Die meisten der 74 geschlossenen Häuser hatten zwischen zehn und 200 Betten. Rund 40 Prozent waren privat geführt, je 30 Prozent öffentlich und freigemeinnützig. Drei Viertel lagen in verdichteten Siedlungsräumen, nur ein Viertel in dünn besiedelten, ländlichen Kreisen.

Knapp die Hälfte der betroffenen Kliniken waren Allgemeinkrankenhäuser, dicht gefolgt von Fachkliniken. Die kleinste Gruppe bildeten die Belegkrankenhäuser.

Die Autoren der Untersuchung sprechen sich für substantielle und rechtsverbindliche Marktaustrittshilfen für Krankenhausträger aus. Auch einem Umwandlungsfonds reden sie das Wort. Ein solcher Fonds war Gegenstand der Koalitionsverhandlungen, bis er in letzter Minute wieder rag gekippt wurde.

Aktuell berät eine Bund-Länder-Arbeitsgruppe über Eckpunkte zu einem Krankenhausstrukturgesetz, die bis Ende des Jahres vorliegen sollen.

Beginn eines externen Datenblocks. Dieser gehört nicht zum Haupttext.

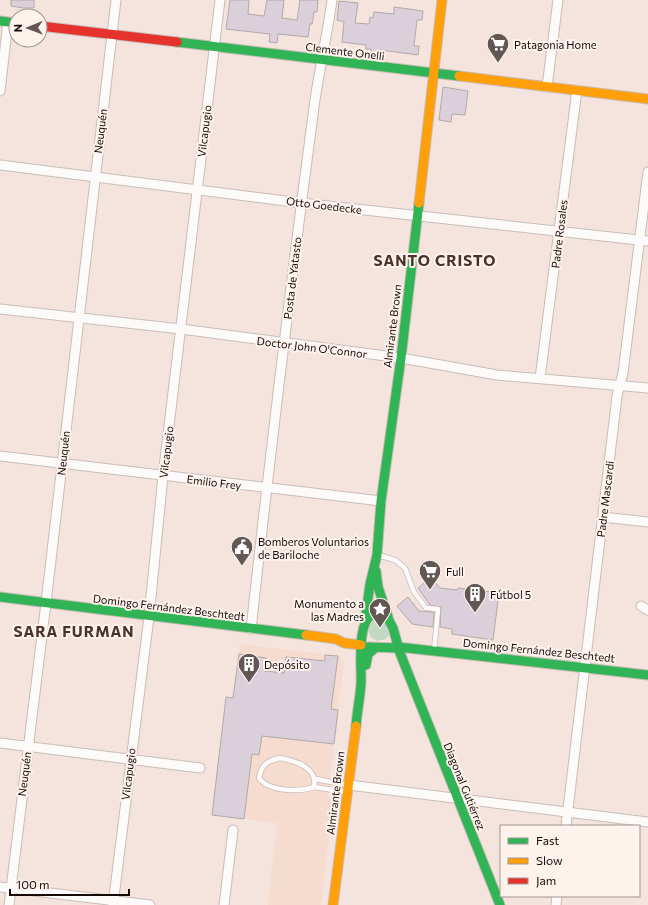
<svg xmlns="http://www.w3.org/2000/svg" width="648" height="905" font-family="Commissioner,sans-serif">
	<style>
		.built { fill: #f6dbcf }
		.green { fill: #c2d8c3 }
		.building { fill: #dbcfda; stroke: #b2a9ab }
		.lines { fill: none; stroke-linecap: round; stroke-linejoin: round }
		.lane-casing { stroke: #c9bcb6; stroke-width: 6 }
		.street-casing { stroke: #c9bcb6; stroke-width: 11 }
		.fast-casing { stroke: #c9bcb6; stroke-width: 11 }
		.slow-casing { stroke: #c9bcb6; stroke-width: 11 }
		.jam-casing { stroke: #c9bcb6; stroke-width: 11 }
		.lane { stroke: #fdfbfa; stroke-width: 4.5 }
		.street { stroke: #fdfbfa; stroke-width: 9 }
		.fast { stroke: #30b455; stroke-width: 9 }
		.slow { stroke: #ff9f0a; stroke-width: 9 }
		.jam { stroke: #e5322d; stroke-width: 9 }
		.labels { text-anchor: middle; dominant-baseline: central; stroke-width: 4; stroke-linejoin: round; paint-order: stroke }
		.poi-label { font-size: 11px; fill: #140b07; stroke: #fef2ed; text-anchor: start }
		.street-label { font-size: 11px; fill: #140b07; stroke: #fef2ed }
		.district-label { font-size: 15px; font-weight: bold; letter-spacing: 1px; fill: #483229; stroke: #fef2ed }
	</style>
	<rect width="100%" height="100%" fill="#f4e4dd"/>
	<polygon class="built" points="240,644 338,656 344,661 328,795 333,804 321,905 268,905 277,823 212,815 226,697 233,698"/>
	<path class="green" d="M374,619H384L389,635L386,639L377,641C366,635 367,627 374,619Z"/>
	<g class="building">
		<polygon points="11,0 34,0 34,8 23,8 11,6"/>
		<polygon points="230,0 249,0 248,14 264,16 267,0 284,0 282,18 297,20 300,0 318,0 317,12 314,12 312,24 310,24 308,37 278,34 277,43 269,42 270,34 226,29"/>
		<polygon points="339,1 358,3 355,23 369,24 370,17 373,18 374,12 394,14 394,7 423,11 422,20 417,20 414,46 419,46 418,55 380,50 379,54 371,53 371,49 366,49 366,45 342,42 344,22 337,20"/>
		<polygon points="443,87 468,91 465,115 452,114 451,122 439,120"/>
		<polygon points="431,577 440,588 457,590 458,588 499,593 493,640 452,634 452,629 440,627 441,607 430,605 418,588"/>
		<polygon points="408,597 419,611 434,612 433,627 412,624 397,606"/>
		<polygon points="239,654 266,658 264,671 284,673 286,657 325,661 325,655 338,656 331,709 338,710 334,744 262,736 259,755 252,754 244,819 212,815 226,697 233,698"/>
	</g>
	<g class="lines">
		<g class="lane-casing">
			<g id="lane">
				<polyline points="378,555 395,560 405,568 414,592 426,608 438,609 434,651"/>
				<path d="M280,758C295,761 318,767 314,787C299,792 269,792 259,778C261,765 267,761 280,758Z"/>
				<polyline points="316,779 347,785"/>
				<polyline points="314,787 346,792"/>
			</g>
		</g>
		<g class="street-casing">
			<g id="street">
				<polyline points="547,87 558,0"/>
				<polyline points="0,91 8,22"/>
				<polyline points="0,165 301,203 648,241"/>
				<polyline points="0,309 181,329 401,358 497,375 648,388"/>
				<polyline points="540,378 577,90"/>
				<polyline points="0,456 381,501"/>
				<polyline points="603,517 648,522"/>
				<polyline points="641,606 648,610"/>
				<path d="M251,629C270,455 291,281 314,107C319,71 327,36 332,0"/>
				<polyline points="0,743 200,768"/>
				<polyline points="349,785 648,822"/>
				<polyline points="566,826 617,396 623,373 648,172"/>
				<polyline points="0,887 150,905"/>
				<polyline points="9,905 46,603 116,0"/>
				<polyline points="113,905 149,617 163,476 220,0"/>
				<polyline points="224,905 233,830"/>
				<polyline points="556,905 557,896"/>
			</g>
		</g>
		<g class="fast-casing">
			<g id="fast">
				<polyline points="0,21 16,23"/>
				<polyline points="177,42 459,76"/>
				<polyline points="376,571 378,587 388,617"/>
				<polyline points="0,597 306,635"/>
				<polyline points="365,621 370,584 377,555 381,501 401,358 419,203"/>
				<polyline points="368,647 398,648"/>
				<polyline points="398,647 648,675"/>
				<polyline points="366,665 368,654 375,648"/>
				<path d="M356,726C357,712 360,698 361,684C362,669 355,615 377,613C379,613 384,614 386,615L393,628L400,653L500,905"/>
			</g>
		</g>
		<g class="slow-casing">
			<g id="slow">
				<polyline points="459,76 648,99"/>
				<polyline points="419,203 442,0"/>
				<polyline points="306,635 336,639 344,643 361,645"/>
				<polyline points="333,905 356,726"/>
			</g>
		</g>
		<g class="jam-casing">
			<polyline id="jam" points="40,26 177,42"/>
		</g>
		<use href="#lane" class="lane"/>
		<use href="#street" class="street"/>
		<use href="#fast" class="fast"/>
		<use href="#slow" class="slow"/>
		<use href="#jam" class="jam"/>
	</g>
	<defs>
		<g id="supermarket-pin" transform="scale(1.15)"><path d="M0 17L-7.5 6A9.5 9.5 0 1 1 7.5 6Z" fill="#625752" stroke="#fef2ed"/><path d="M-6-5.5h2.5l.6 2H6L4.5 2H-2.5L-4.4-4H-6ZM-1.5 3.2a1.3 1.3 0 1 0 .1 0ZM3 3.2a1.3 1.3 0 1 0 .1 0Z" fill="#fff"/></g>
		<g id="civic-pin" transform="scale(1.15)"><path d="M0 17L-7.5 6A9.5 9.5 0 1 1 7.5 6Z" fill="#625752" stroke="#fef2ed"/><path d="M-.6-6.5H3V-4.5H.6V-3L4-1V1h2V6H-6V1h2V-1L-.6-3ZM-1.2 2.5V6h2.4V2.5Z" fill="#fff"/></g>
		<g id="building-pin" transform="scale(1.15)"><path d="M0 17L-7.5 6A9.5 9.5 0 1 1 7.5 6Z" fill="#625752" stroke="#fef2ed"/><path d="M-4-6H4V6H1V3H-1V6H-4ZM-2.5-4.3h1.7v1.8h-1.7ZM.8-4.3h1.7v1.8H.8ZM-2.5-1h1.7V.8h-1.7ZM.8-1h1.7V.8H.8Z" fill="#fff"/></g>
		<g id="sight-pin" transform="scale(1.15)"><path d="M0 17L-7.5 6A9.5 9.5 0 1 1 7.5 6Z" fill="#625752" stroke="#fef2ed"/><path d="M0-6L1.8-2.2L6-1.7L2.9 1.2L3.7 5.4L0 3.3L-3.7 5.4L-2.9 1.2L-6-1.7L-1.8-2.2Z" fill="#fff"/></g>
	</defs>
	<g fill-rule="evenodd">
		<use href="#supermarket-pin" x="498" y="44"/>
		<use href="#civic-pin" x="242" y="547"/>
		<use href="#supermarket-pin" x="430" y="571"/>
		<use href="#building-pin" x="475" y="594"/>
		<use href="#sight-pin" x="380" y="609"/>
		<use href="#building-pin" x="249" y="664"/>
	</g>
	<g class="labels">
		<g class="poi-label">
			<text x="514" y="44">Patagonia Home</text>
			<text x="258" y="541">Bomberos Voluntarios<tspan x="258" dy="13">de Bariloche</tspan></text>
			<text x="446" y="571">Full</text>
			<text x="490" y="594">Fútbol 5</text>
			<text x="364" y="603" text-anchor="end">Monumento a<tspan x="364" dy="13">las Madres</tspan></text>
			<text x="264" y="664">Depósito</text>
		</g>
		<g class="street-label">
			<text transform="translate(345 51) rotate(7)">Clemente Onelli</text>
			<text transform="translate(100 131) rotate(-83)">Neuquén</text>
			<text transform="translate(204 131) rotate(-83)">Vilcapugio</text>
			<text transform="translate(324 205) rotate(7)">Otto Goedecke</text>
			<text transform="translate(559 234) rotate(-83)">Padre Rosales</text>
			<text transform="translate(292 278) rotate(-83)">Posta de Yatasto</text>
			<text transform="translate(392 326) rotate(-83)">Almirante Brown</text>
			<text transform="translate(312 347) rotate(7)">Doctor John O'Connor</text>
			<text transform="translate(166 452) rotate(-83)">Vilcapugio</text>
			<text transform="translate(63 453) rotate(-84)">Neuquén</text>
			<text transform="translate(214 482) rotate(7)">Emilio Frey</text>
			<text transform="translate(605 499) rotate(-83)">Padre Mascardi</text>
			<text transform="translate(169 607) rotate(7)">Domingo Fernández Beschtedt</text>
			<text transform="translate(539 650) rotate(6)">Domingo Fernández Beschtedt</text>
			<text transform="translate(24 774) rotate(-83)">Neuquén</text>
			<text transform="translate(128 774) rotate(-83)">Vilcapugio</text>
			<text transform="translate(465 786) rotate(68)">Diagonal Gutiérrez</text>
			<text transform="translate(335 793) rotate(-83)">Almirante Brown</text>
		</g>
		<g class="district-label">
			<text x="435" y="260">SANTO CRISTO</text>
			<text x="74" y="631">SARA FURMAN</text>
		</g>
	</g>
	<rect x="500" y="825" width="140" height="72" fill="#fef2ed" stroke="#a09691"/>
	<rect x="508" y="838" width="20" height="6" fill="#30b455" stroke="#a09691"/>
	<text x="536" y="845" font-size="12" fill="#140b07">Fast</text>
	<rect x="508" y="858" width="20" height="6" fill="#ff9f0a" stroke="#a09691"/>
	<text x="536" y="865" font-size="12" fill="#140b07">Slow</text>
	<rect x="508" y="878" width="20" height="6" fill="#e5322d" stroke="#a09691"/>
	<text x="536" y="885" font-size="12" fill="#140b07">Jam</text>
	<g transform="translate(28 28) rotate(269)"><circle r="19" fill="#fef2ed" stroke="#a09691"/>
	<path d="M0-3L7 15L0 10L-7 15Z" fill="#625752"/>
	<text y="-6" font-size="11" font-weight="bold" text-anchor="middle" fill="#140b07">N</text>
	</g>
	<path d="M10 889v6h119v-6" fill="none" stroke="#140b07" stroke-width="2"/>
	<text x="16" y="889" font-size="12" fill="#140b07" stroke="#fef2ed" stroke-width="3" paint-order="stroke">100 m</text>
</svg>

Die Länder und auch Bundespolitiker wollen auf diesem Weg einen Milliarden Euro schweren Strukturfonds wieder auf die Agenda bringen.

Tatsächlich scheint es Bedarf für medizinische Nachnutzungen von Kliniken zu geben, die mit einem solchen Fonds gefördert werden könnten. In der Hälfte der früheren Krankenhäuser finden sich heute niedergelassene Ärzte, Einrichtungen zum ambulanten Operieren, Notfallstationen, Reha- und Pflegeangeboten.